Há muito o questionamento convida mais ao debate do que as afirmativas. O texto é um convite, um saco cheio de questões e pensamentos sobre o que entendemos como rua

De um ponto a outro da cidade o caminho que percorremos é o atalho da preguiça, ou o caminho atento aos detalhes. Na rua encontramos o que não se espera, acontecimentos e paisagens difíceis de rotular. Qual sentimento você carrega na sua sacola? É abuso, cansaço para sentir a rua? E predisposição para as surpresas? Estamos sujeitos a aceitar qualquer tipo de publicidade na rua como normal, mas se alguém balançar uma lata de spray perto de um muro os olhos se voltam com desaprovação e um sentimento de ódio se instala entre quem enxerga e quem arrisca… a menos que seja um grafite-arco-íris, como se a arte só pudesse ser paliativa, comprimido placebo pra uma cidade cinza. O pragmatismo é muito pouco sentimento para a rua, não abarca sentimento como o amor, não traduz, se espreguiçando sobre a imagem isolada do outro. O pragmatismo é um apartamento, o amor é a Rua que habita dentro de nós.
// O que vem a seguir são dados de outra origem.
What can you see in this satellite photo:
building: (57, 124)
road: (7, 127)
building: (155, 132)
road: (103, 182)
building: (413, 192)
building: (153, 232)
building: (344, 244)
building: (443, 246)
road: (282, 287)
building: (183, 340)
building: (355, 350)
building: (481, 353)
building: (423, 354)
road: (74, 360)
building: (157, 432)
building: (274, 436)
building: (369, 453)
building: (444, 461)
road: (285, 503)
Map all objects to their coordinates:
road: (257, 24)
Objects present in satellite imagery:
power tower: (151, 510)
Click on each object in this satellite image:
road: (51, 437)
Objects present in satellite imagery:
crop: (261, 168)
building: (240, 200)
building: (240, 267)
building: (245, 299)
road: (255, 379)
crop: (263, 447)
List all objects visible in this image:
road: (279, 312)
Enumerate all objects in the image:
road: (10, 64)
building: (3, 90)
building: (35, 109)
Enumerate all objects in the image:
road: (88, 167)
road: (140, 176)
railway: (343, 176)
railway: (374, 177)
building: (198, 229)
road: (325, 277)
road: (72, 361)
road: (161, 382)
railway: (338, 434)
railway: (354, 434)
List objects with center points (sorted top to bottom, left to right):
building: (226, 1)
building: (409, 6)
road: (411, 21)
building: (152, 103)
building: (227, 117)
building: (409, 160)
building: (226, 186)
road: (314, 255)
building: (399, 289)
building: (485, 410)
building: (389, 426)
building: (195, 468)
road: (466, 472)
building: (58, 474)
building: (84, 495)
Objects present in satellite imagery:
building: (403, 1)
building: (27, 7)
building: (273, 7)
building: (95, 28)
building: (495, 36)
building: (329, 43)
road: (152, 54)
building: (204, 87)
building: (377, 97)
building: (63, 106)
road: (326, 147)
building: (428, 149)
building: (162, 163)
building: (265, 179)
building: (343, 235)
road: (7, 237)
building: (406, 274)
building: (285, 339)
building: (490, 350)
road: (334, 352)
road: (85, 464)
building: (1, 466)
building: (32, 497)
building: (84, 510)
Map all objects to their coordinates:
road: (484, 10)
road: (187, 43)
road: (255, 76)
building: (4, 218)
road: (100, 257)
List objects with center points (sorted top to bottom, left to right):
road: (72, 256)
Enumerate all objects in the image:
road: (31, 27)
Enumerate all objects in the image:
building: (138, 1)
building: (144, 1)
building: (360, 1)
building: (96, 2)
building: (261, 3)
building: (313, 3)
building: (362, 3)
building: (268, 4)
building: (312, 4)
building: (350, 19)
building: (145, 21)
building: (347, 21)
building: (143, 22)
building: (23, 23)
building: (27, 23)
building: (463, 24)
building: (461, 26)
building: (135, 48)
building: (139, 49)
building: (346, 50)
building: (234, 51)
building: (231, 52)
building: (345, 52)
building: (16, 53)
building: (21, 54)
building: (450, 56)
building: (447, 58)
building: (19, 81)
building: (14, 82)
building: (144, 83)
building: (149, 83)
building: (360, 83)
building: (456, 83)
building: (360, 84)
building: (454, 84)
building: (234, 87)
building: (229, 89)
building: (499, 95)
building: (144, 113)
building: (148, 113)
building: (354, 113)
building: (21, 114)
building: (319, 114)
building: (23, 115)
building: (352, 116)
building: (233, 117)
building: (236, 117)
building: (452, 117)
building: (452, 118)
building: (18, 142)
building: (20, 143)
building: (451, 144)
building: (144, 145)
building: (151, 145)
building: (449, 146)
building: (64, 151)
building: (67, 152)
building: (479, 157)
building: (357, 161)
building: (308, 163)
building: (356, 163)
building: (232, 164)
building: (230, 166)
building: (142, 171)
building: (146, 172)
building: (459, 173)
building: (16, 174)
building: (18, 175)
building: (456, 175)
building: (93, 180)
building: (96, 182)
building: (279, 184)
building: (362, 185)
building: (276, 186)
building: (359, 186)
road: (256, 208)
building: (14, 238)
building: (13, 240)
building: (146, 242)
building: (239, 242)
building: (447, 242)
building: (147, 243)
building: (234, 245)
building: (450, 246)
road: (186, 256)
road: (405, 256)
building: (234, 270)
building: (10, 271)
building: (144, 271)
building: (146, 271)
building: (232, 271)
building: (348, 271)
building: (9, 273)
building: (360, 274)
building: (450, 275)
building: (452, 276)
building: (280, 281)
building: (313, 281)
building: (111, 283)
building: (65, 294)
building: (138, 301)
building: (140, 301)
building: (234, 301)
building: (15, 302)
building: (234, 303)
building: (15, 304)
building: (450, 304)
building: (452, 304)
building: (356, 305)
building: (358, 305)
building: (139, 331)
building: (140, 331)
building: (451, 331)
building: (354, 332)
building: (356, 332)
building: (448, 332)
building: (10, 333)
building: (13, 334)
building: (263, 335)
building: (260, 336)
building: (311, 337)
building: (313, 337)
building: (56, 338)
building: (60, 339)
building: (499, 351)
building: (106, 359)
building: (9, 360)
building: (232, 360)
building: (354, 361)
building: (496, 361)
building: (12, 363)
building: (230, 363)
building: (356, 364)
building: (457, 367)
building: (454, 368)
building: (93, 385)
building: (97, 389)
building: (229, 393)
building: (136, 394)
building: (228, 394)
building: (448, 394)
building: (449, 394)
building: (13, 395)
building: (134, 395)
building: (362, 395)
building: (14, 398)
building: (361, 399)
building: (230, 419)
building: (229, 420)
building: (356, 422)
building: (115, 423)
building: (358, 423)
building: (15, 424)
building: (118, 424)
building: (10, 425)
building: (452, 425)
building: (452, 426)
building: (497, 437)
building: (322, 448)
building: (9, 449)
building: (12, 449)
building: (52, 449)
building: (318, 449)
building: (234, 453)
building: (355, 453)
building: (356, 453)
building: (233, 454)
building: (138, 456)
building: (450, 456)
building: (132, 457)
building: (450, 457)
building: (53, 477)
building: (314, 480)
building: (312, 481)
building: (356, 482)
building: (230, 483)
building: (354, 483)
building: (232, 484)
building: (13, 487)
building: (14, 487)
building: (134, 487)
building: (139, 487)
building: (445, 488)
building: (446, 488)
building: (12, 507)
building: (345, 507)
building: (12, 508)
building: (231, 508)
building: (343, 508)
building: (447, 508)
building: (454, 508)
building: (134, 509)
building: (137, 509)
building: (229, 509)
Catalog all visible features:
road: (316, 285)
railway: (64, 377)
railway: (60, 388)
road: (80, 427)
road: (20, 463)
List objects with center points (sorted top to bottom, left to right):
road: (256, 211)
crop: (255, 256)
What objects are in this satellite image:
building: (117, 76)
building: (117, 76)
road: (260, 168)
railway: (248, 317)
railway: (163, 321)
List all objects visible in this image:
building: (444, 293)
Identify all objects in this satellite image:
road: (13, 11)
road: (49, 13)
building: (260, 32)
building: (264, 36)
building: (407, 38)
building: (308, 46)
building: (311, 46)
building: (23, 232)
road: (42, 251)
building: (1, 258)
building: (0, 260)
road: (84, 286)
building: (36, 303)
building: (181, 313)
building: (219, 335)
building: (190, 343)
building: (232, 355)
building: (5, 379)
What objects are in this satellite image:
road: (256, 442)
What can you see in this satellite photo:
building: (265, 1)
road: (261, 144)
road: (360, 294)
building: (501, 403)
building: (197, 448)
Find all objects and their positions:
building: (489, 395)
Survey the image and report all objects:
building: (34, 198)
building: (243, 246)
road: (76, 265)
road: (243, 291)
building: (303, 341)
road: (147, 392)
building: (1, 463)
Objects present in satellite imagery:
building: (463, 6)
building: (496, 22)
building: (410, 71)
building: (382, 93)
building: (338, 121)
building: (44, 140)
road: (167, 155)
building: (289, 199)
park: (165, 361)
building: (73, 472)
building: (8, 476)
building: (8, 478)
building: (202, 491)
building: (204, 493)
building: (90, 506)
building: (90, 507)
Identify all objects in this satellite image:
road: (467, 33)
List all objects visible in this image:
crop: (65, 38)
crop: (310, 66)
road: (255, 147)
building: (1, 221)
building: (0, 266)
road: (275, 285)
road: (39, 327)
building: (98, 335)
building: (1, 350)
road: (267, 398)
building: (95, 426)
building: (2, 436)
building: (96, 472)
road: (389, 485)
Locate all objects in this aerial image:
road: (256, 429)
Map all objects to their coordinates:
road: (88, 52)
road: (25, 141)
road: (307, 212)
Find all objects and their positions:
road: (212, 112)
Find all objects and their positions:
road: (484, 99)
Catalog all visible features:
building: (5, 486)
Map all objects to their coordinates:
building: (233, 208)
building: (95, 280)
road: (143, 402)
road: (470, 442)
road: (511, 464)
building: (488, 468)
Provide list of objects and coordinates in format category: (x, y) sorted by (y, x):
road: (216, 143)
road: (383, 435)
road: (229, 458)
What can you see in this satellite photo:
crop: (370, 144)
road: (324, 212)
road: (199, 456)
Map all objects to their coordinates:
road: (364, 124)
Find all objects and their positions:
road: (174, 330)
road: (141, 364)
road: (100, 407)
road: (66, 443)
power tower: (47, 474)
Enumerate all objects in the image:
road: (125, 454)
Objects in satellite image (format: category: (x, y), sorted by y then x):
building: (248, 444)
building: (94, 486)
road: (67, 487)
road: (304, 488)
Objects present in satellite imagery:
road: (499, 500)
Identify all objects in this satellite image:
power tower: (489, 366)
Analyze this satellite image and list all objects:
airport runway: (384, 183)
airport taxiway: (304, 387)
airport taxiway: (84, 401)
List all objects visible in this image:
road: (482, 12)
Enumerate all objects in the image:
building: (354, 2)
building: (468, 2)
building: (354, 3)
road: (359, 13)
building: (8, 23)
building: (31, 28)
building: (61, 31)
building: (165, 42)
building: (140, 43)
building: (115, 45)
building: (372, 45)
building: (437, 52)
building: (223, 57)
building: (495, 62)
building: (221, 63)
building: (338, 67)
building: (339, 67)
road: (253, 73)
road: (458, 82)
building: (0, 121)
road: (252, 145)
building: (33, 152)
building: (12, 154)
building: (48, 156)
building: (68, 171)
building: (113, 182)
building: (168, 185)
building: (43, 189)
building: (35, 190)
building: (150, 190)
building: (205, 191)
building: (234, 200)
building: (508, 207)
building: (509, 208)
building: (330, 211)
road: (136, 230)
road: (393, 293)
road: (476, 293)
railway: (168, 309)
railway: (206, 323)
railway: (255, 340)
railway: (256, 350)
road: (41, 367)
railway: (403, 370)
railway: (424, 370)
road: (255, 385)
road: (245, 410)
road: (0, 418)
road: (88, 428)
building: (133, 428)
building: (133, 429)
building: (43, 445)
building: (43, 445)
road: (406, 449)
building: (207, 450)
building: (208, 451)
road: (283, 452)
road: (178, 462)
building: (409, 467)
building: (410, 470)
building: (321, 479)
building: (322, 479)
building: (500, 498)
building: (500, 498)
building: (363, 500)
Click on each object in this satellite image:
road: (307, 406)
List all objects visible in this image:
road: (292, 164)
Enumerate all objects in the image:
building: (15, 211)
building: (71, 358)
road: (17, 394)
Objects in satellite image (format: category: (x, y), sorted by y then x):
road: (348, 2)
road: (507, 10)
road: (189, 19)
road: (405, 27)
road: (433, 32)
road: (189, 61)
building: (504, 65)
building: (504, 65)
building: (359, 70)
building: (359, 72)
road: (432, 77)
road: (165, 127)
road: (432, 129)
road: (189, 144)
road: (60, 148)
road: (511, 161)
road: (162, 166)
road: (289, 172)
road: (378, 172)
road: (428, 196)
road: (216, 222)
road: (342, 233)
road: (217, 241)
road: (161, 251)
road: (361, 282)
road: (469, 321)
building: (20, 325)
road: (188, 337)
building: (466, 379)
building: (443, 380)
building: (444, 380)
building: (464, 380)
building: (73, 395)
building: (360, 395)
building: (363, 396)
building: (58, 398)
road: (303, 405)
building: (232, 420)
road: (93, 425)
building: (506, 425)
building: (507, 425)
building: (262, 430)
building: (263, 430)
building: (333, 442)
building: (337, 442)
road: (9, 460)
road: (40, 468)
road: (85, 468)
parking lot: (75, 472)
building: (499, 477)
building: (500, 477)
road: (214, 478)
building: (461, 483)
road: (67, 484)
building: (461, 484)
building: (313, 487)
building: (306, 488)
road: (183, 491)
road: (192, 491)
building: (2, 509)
É certo mesmo tomar as ruas de assalto em benefício a um produto ou uma empresa? Quantos prédios históricos terão que ser derrubados em prol da famigerada especulação imobiliária em Fortaleza? Quantas árvores centenárias terão que ser derrubadas? Quantas memórias não temos e nunca vamos ter pelo fato de que elas simplesmente foram engolidas pelo tempo e pela ganância contida nessa pressa em tentar modernizar essa Fortaleza? Nos períodos de pré-carnaval e carnaval é um oba-oba só por conta da ocupação pelas pessoas, mas durante o resto do ano é cada um com seu olhar fixo e seu andar apressado. Durante o resto do ano é aquela preguiça em frequentar esses espaços, muitos com medo, outros tantos com a fadiga típica de quem precisa estar cercado pra se sentir seguro. Claro que existe uma parcela que se joga na maravilha que é sentir-se livre na rua, mas convenhamos que ainda é uma parcela muito pequena, imersa em uma população que tá mais preocupada em exibir os tostões na tentativa de demonstrar uma felicidade que não tem.

Chão de estrelas

Olhar os morros durante a noite e perceber quantas luzes estão acesas, quanta gente habitando ali, formando um grande chão de estrelas. Nos prédios enormes das construtoras veem-se pouquíssimas luzes acesas nos apartamentos, poucas vidas naqueles falos de concreto que rasgam o céu. E o espaço é de quem? E a ideia de rua que vamos deixar pros nossos filhos? E o amor vai ser um sentimento pra gente ter nostalgia, que vai depender de uma cartilha como se portar perante o sentimento desconhecido. Nesse momento a “paixão” vai ser uma palavra que entrou em desuso e o pensamento não vai dar mais nome à loucura, castrada. A visão apocalíptica esbarra na utopia do amor e o que fazemos por ele. Fortaleza continua esse anseio de rua, mas as atividades são pontuais. As crianças da Aldeota não sabem o que é viver a rua em um domingo como em Belém do Pará. Vivemos no carnaval uma ressaca de longos dias sem a rua fazer parte do nosso cotidiano e ao redor das nossas casas vemos uma sensação de quase abandono no resto do ano. E a cidade vai ficando a passeio automotivo, como se os pontos de partida e chegada já excluíssem o caminho.

 

“O viajante era um cara que ficava viajando de um lugar pro outro lugar

Sem parar

Até que um dia ele começou a viajar

De um lugar para dentro daquele mesmo lugar”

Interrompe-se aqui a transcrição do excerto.